_Task brief_.
Output the entries exactly. Start at the first line, finish with the line containing "### Timer Tests Flaky", and omit the pictures.

_Record extracts_.

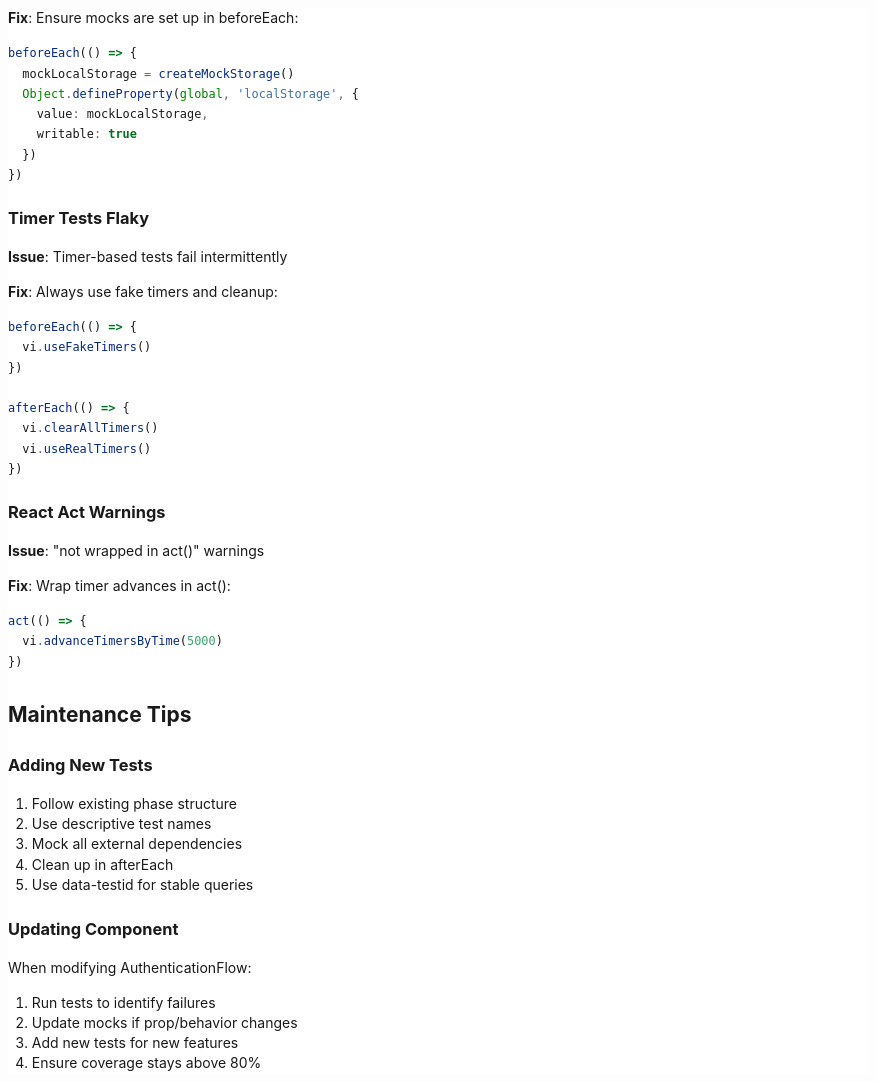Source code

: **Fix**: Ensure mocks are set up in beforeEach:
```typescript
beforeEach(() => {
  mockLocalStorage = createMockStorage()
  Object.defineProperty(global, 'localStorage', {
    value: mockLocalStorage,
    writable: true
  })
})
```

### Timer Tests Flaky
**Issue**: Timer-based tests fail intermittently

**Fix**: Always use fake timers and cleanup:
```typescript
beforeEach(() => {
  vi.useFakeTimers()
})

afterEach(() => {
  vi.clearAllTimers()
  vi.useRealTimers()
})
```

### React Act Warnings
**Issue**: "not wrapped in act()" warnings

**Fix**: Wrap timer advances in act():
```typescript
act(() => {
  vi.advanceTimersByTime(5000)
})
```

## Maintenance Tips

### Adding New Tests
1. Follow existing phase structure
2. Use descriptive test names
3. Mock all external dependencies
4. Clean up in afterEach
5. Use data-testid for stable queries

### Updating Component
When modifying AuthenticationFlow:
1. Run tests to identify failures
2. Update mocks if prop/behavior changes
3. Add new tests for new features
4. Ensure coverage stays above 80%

_Solution_.
Source code

: **Fix**: Ensure mocks are set up in beforeEach:
```typescript
beforeEach(() => {
  mockLocalStorage = createMockStorage()
  Object.defineProperty(global, 'localStorage', {
    value: mockLocalStorage,
    writable: true
  })
})
```

### Timer Tests Flaky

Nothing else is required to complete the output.